7/16/07
After the Sunday Morning Sacrament, which ended up being celebrated twice on Saturday, there was breakfast at the Manitou Pancake and Steakhouse. Just have to say that the eggs are giving me agita and I think I want to take some time off from visiting this fine establishment.

The rest of the day was spent reading on the back porch. In fact the height of excitement came from a single ice cube.

Spot and I went for a walk. Part of her constitutional requires her to walk three to four feet then lay down in every convenient patch of shade. When we turn onto Weber and walk northward it ends up being a stretch of concrete subject to the cruel rays of Earth's sun.

When we reached the meth clinic I thought it'd be cute to walk down their driveway and have Spot squeeze through the fence into the backyard. She took two steps onto the asphalt, yowled and hissed while yanking back on her lovely pink harness. Being a thoughtful houseape I scooped Spot into my arms and brought her back indoors. I kept checking her paws to make sure they weren't hurt or had any molten asphalt on them.

No it wasn't hot enough to melt asphalt but Spot is very important and I want to make sure she has the best.

Minutes later I came upstairs with an ice cube to rub on her paws. She wasn't too keen on that and went back downstairs to the cool dankness of my apartment.

For those of you who suffer in the eastern realms which are possessed by the demon known as humidity won't believe me. Out in the high country of Colorado the concept of shade actually works. Staying out of direct sunlight can actually be cooler! Unlike places like New Jersey or the godforsaken deep south where humidity can reach quadruple digits, streets become choked with the corpses of children and the elderly and the sewers run thick with their dehydrated blood.

Of course being in direct sunlight, especially at this altitude, is madness. So I put the ice cube on a sunny part of the patio and watched as it melted away forming a tiny, temporary pool of water. We stared at it. I mentioned that we must be really bored if watching ice melt is the height of entertainment. My companion stated watching grass grow is far worse.

Anyway my imagination got the best of me. I imagined ants holding discussions over the strange ice formation, how to take advantage of it as a resource. Over the course of a day they'd erect a vast magnifying glass only to discover the ice was completely gone upon completion of the construction project. Deeming the piece of ice as inexhaustible and realizing there is no more. And so forth.

animist herder
You take what you can get, was re: the prior item.
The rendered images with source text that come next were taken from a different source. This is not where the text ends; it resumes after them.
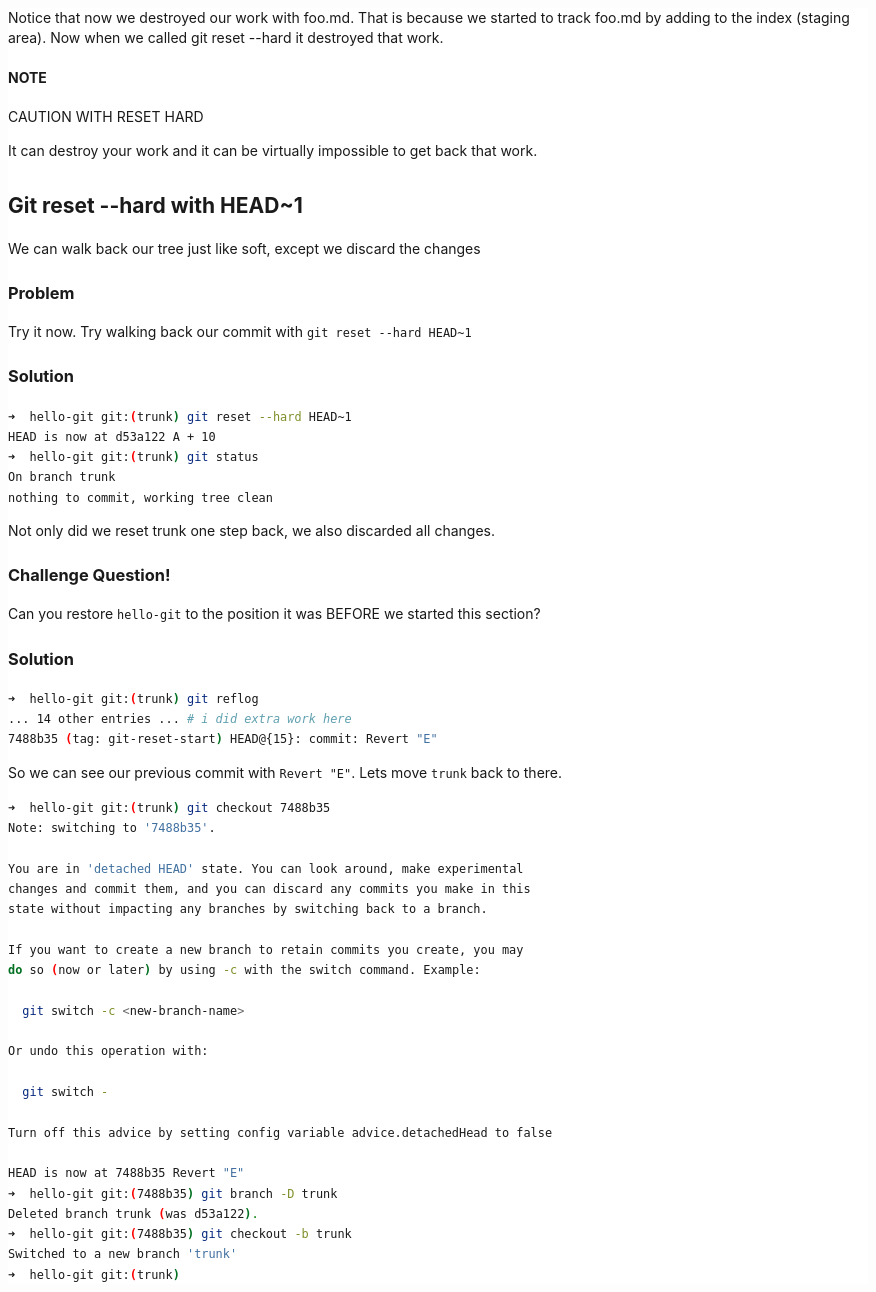 Notice that now we destroyed our work with foo.md.  That is because we started
to track foo.md by adding to the index (staging area).  Now when we called git
reset --hard it destroyed that work.

#### NOTE
CAUTION WITH RESET HARD

It can destroy your work and it can be virtually impossible to get back that
work.

## Git reset --hard with HEAD~1
We can walk back our tree just like soft, except we discard the changes

### Problem
Try it now.  Try walking back our commit with `git reset --hard HEAD~1`

### Solution
```bash
➜  hello-git git:(trunk) git reset --hard HEAD~1
HEAD is now at d53a122 A + 10
➜  hello-git git:(trunk) git status
On branch trunk
nothing to commit, working tree clean
```

Not only did we reset trunk one step back, we also discarded all changes.

### Challenge Question!
Can you restore `hello-git` to the position it was BEFORE we started this section?

### Solution
```bash
➜  hello-git git:(trunk) git reflog
... 14 other entries ... # i did extra work here
7488b35 (tag: git-reset-start) HEAD@{15}: commit: Revert "E"
```

So we can see our previous commit with `Revert "E"`.  Lets move `trunk` back to
there.

```bash
➜  hello-git git:(trunk) git checkout 7488b35
Note: switching to '7488b35'.

You are in 'detached HEAD' state. You can look around, make experimental
changes and commit them, and you can discard any commits you make in this
state without impacting any branches by switching back to a branch.

If you want to create a new branch to retain commits you create, you may
do so (now or later) by using -c with the switch command. Example:

  git switch -c <new-branch-name>

Or undo this operation with:

  git switch -

Turn off this advice by setting config variable advice.detachedHead to false

HEAD is now at 7488b35 Revert "E"
➜  hello-git git:(7488b35) git branch -D trunk
Deleted branch trunk (was d53a122).
➜  hello-git git:(7488b35) git checkout -b trunk
Switched to a new branch 'trunk'
➜  hello-git git:(trunk)
```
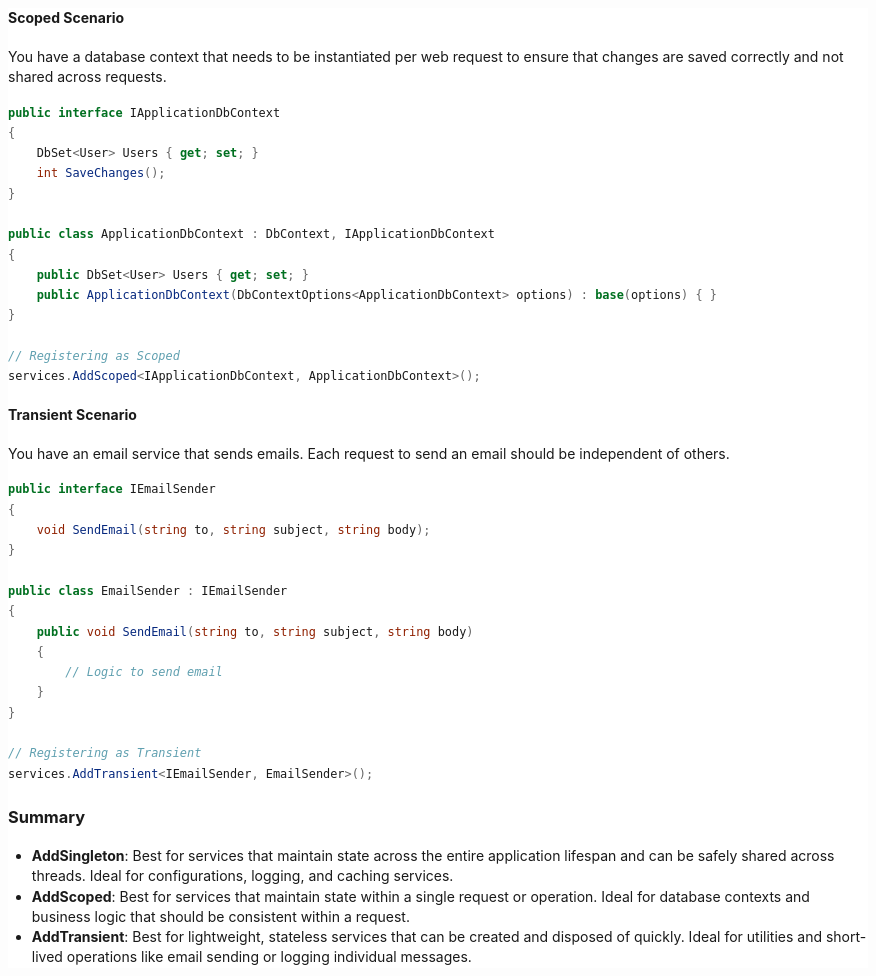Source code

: #### Scoped Scenario

You have a database context that needs to be instantiated per web request to ensure that changes are saved correctly and not shared across requests.

```csharp
public interface IApplicationDbContext
{
    DbSet<User> Users { get; set; }
    int SaveChanges();
}

public class ApplicationDbContext : DbContext, IApplicationDbContext
{
    public DbSet<User> Users { get; set; }
    public ApplicationDbContext(DbContextOptions<ApplicationDbContext> options) : base(options) { }
}

// Registering as Scoped
services.AddScoped<IApplicationDbContext, ApplicationDbContext>();
```

#### Transient Scenario

You have an email service that sends emails. Each request to send an email should be independent of others.

```csharp
public interface IEmailSender
{
    void SendEmail(string to, string subject, string body);
}

public class EmailSender : IEmailSender
{
    public void SendEmail(string to, string subject, string body)
    {
        // Logic to send email
    }
}

// Registering as Transient
services.AddTransient<IEmailSender, EmailSender>();
```

### Summary

- **AddSingleton**: Best for services that maintain state across the entire application lifespan and can be safely shared across threads. Ideal for configurations, logging, and caching services.
- **AddScoped**: Best for services that maintain state within a single request or operation. Ideal for database contexts and business logic that should be consistent within a request.
- **AddTransient**: Best for lightweight, stateless services that can be created and disposed of quickly. Ideal for utilities and short-lived operations like email sending or logging individual messages.
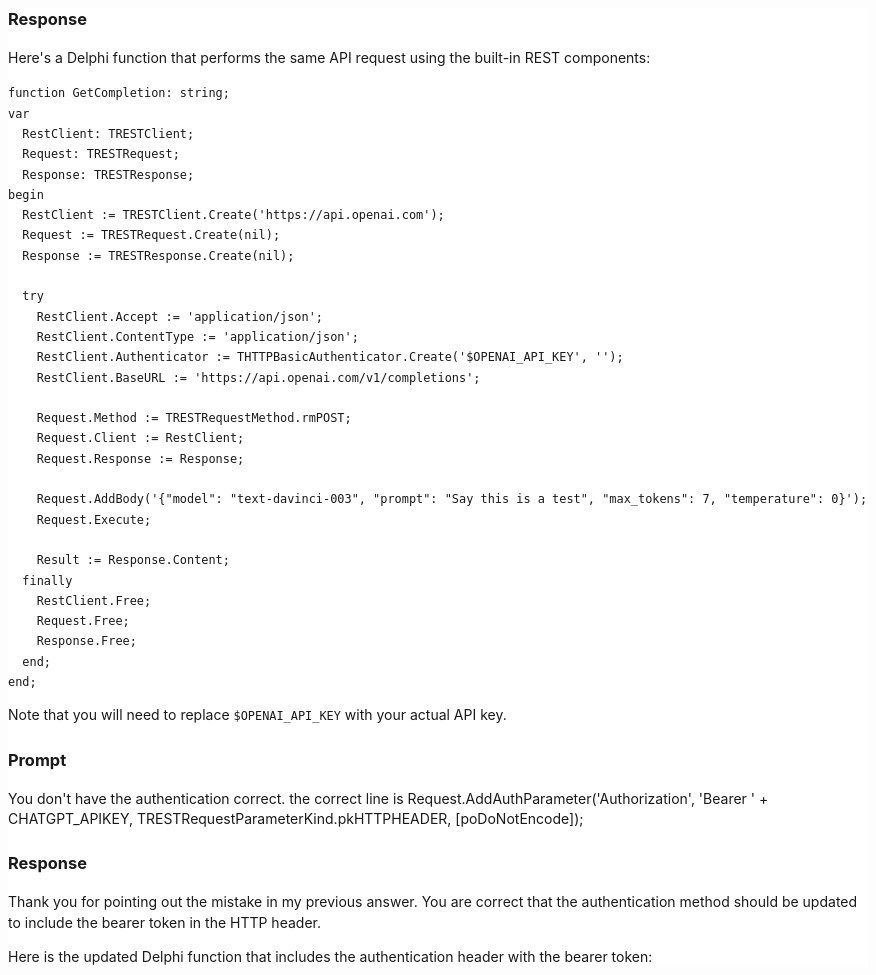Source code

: ### Response

Here's a Delphi function that performs the same API request using the built-in REST components:

```delphi
function GetCompletion: string;
var
  RestClient: TRESTClient;
  Request: TRESTRequest;
  Response: TRESTResponse;
begin
  RestClient := TRESTClient.Create('https://api.openai.com');
  Request := TRESTRequest.Create(nil);
  Response := TRESTResponse.Create(nil);

  try
    RestClient.Accept := 'application/json';
    RestClient.ContentType := 'application/json';
    RestClient.Authenticator := THTTPBasicAuthenticator.Create('$OPENAI_API_KEY', '');
    RestClient.BaseURL := 'https://api.openai.com/v1/completions';

    Request.Method := TRESTRequestMethod.rmPOST;
    Request.Client := RestClient;
    Request.Response := Response;

    Request.AddBody('{"model": "text-davinci-003", "prompt": "Say this is a test", "max_tokens": 7, "temperature": 0}');
    Request.Execute;

    Result := Response.Content;
  finally
    RestClient.Free;
    Request.Free;
    Response.Free;
  end;
end;
```

Note that you will need to replace `$OPENAI_API_KEY` with your actual API key.

### Prompt

You don't have the authentication correct. the correct line is 
    Request.AddAuthParameter('Authorization', 'Bearer ' + CHATGPT_APIKEY, TRESTRequestParameterKind.pkHTTPHEADER, [poDoNotEncode]);
	
### Response

Thank you for pointing out the mistake in my previous answer. You are correct that the authentication method should be updated to include the bearer token in the HTTP header.

Here is the updated Delphi function that includes the authentication header with the bearer token:
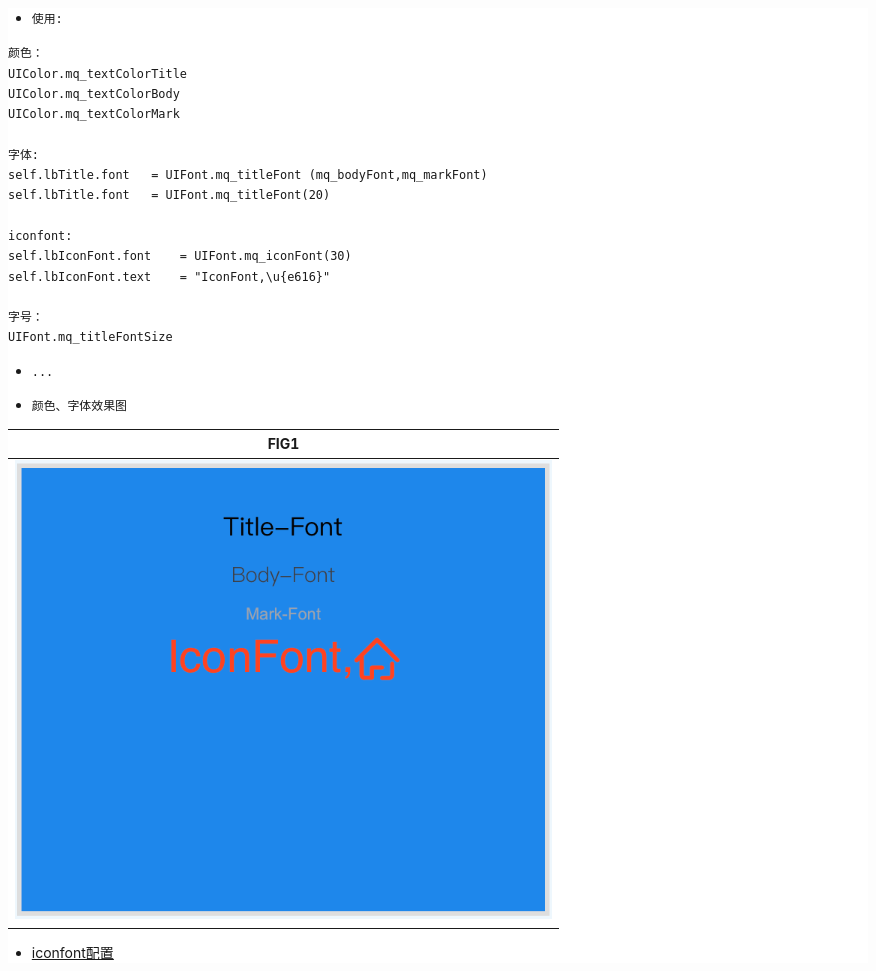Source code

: - `使用:`

```
颜色：
UIColor.mq_textColorTitle
UIColor.mq_textColorBody	
UIColor.mq_textColorMark

字体:
self.lbTitle.font   = UIFont.mq_titleFont (mq_bodyFont,mq_markFont)
self.lbTitle.font	= UIFont.mq_titleFont(20)

iconfont:
self.lbIconFont.font    = UIFont.mq_iconFont(30)
self.lbIconFont.text    = "IconFont,\u{e616}"

字号：
UIFont.mq_titleFontSize
```

- `...`

- `颜色、字体效果图`


|FIG1|
|--------|
|![fig1](https://github.com/AidyBao/BFramework_swift/raw/master/imgs/fig1.png)|


- [iconfont配置](http://www.iconfont.cn/plus/help/detail?helptype=code&spm=a313x.7781069.1998910419.14.1Nl48b)
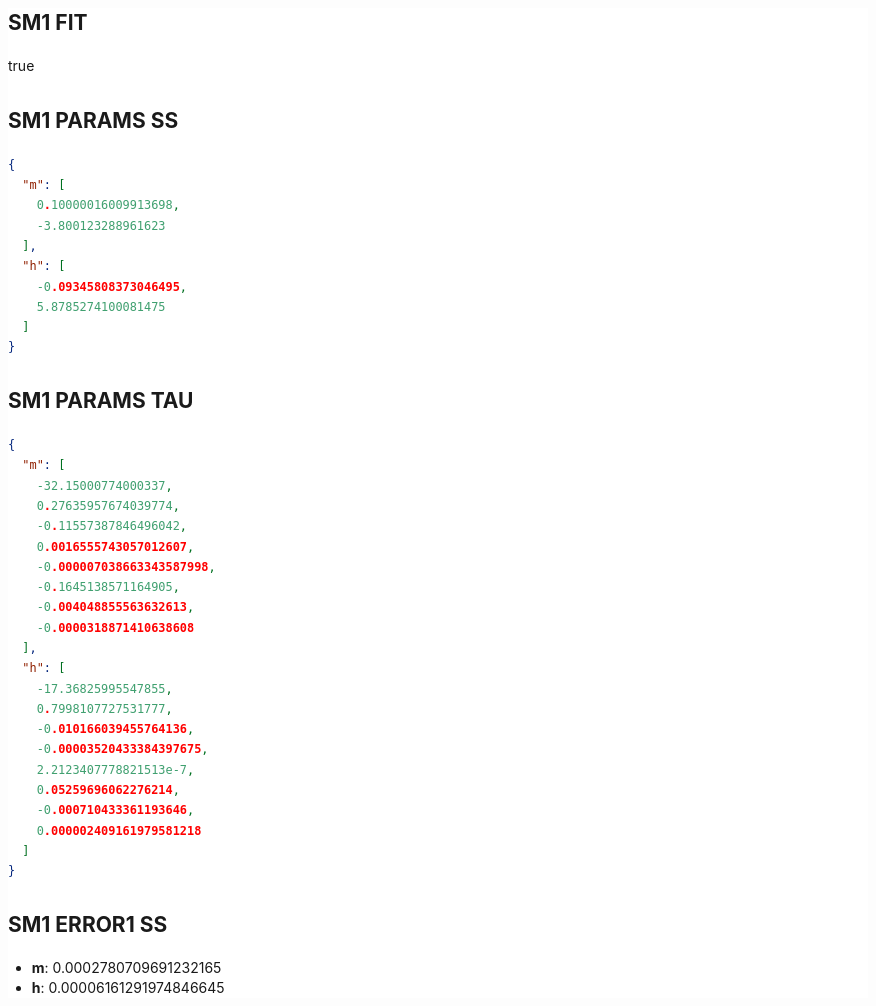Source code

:## SM1 FIT

true

## SM1 PARAMS SS

```json
{
  "m": [
    0.10000016009913698,
    -3.800123288961623
  ],
  "h": [
    -0.09345808373046495,
    5.8785274100081475
  ]
}
```

## SM1 PARAMS TAU

```json
{
  "m": [
    -32.15000774000337,
    0.27635957674039774,
    -0.11557387846496042,
    0.0016555743057012607,
    -0.000007038663343587998,
    -0.1645138571164905,
    -0.004048855563632613,
    -0.0000318871410638608
  ],
  "h": [
    -17.36825995547855,
    0.7998107727531777,
    -0.010166039455764136,
    -0.00003520433384397675,
    2.2123407778821513e-7,
    0.05259696062276214,
    -0.000710433361193646,
    0.000002409161979581218
  ]
}
```

## SM1 ERROR1 SS

- **m**: 0.0002780709691232165
- **h**: 0.00006161291974846645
Last night I dreamt that we signed on to get training in the National Guard.
FOr some reason.

Corrected text 7/30/07 10:49 a.m.

I dreamed that there was a car falling from the sky. In my dream, I had to get myself and Jaybird out of the path of the car before it hit us or we would get squashed. He was protesting that it was fine, don't worry, no need to get all excited about it but I nonethelss managed by sheer bodily force to drag him out from under the car and we were OK. At this point, I woke up and discovered that I had pulled Jay off of the bed on top of me and we were both lying on the floor next to my side of the bed, because I had been so immersed in my dream that I actually pulled us "out of the way of the car", ie off the bed, in my sleep - despite his vigorous protests and reassurances.